The agreement obliged PA Consulting to abide by conditions to protect the confidentiality of the data, including restricting the data to a named list of individuals, a prohibition on sharing any information with risk of identifying individuals and a requirement to destroy the data after the agreement end date.
PA Consulting used a product called Google BigQuery to manipulate the datasets provided and the NHS IC was aware of this. The NHS IC had written confirmation from PA Consulting prior to the agreement being signed that no Google staff would be able to access the data; access continued to be restricted to the individuals named in the data sharing agreement.”
The second incident has been highlighted by privacy group Medconfidential, which in this post leads users to claims made by geographical information systems and marketing outfit Beacon Dosdsworth to the effect that it can use HES data to “better understand the health needs of local communities and populations and identify trends and patterns in order to target health improvement more effectively.”
Beacon Dodsworth has updated the page we've linked to above with the following text:
“Following recent concerns regarding our access to HES data and its use in P2People & Places, we would like to clarify that we have never had direct access to the raw HES data.”
The third privacy incident concerns an outfit called Earthware that writes here that it created “a demo online map we had created to demonstrate how HES data might be displayed in a mapping environment.”
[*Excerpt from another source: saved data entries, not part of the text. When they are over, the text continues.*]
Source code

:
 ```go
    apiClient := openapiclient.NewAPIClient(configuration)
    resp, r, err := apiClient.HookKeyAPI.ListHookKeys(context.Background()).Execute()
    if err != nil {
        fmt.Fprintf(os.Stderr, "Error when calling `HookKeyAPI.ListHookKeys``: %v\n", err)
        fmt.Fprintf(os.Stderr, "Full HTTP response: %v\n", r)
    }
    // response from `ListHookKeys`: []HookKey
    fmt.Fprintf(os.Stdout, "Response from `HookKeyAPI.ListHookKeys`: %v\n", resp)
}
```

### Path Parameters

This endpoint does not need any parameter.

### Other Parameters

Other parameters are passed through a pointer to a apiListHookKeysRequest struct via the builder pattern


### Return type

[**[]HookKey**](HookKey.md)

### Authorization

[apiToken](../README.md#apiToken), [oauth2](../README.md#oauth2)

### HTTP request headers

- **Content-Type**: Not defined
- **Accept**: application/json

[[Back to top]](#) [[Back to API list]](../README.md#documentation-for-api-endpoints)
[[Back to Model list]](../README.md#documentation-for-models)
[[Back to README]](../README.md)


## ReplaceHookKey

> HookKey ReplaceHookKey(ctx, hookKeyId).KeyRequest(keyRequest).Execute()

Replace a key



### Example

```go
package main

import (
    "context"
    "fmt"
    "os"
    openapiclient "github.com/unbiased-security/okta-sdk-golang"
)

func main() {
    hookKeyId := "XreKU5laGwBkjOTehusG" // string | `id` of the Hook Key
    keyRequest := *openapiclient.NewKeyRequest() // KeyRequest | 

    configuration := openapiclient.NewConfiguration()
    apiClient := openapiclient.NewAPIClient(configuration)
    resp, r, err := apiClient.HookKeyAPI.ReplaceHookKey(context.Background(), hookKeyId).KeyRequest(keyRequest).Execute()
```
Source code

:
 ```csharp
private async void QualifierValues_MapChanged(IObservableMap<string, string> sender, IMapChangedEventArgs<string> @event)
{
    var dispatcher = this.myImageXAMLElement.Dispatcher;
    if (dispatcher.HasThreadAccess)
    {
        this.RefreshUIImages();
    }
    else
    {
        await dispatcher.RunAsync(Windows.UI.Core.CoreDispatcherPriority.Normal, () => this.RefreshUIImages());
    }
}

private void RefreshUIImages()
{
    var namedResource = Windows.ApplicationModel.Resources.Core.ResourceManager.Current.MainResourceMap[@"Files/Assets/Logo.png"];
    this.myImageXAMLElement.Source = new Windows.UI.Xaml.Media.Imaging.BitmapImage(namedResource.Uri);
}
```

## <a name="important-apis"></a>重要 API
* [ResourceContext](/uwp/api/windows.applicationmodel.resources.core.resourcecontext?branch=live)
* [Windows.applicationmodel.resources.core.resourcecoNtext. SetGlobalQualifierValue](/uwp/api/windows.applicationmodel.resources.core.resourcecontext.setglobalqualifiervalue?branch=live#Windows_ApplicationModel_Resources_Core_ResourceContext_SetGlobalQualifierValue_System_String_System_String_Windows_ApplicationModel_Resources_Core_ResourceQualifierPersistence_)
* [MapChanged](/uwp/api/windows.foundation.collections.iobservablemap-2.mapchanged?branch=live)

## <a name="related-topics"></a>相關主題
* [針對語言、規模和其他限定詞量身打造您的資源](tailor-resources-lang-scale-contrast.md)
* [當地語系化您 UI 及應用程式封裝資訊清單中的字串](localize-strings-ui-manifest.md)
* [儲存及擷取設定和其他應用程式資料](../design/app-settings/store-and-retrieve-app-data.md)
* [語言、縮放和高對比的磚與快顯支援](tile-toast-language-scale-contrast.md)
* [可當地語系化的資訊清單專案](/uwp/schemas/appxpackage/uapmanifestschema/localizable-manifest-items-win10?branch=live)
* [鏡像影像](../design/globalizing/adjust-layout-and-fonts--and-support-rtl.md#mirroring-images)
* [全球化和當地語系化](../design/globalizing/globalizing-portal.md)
That map quickly earned the ire of the HSCIC, which asked for it to be taken down. Earthware did so and offered the following statement:
Earthware immediately withdrew this map from our website upon request from the HSCIC and popped out this statement.
“Earthware would like to clarify the following:
- The map displayed mock data held by a third party who provided this data to Earthware via a web API
- We do not hold nor have we ever held HES data on our servers
- No patient identifiable data was ever displayed on the map
Earthware are confident that we have not breached any legal or regulatory rules regarding the licencing or publication of HES data.
We will continue to co-operate fully with the HSCIC if required.”
The HSCIC has issued its own statement about the incident, writing “We are investigating urgently the source of the data used by Earthware UK and whether controls demanded of any organisation using data have been maintained. After this investigation we will take any necessary action.”
A busy time, then, for HSCIC's spin doctors and a yet more evidence that health data is travelling rather further, and faster, than anyone imagined. ®
PA Consulting has contacted The Reg and told us the data it holds "does not contain patient name, address, NHS number or Date of Birth" and that it has "followed all the conditions specified by the NHS such as the small numbers rule and giving access to the underlying data to others."
"We applied for access for up to 12 people," the missive continues, "but in practice only four people have regularly accessed the information."
The company also explained the project by saying "Over the past two years we have run a project to show the NHS how insight can be quickly and cost-effectively generated from large volumes of health data, enabling better care for patients. PA signed a data sharing agreement to gain access to the Hospital Episode Statistics dataset from the Health and Social Care Information Centre. The dataset does not contain information that can be linked to specific individuals and is held securely in the cloud in accordance with conditions specified and approved by HSCIC. Access to the dataset is tightly controlled and restricted to the small PA project team."
This kind of work, it added, has potential to trim health care costs.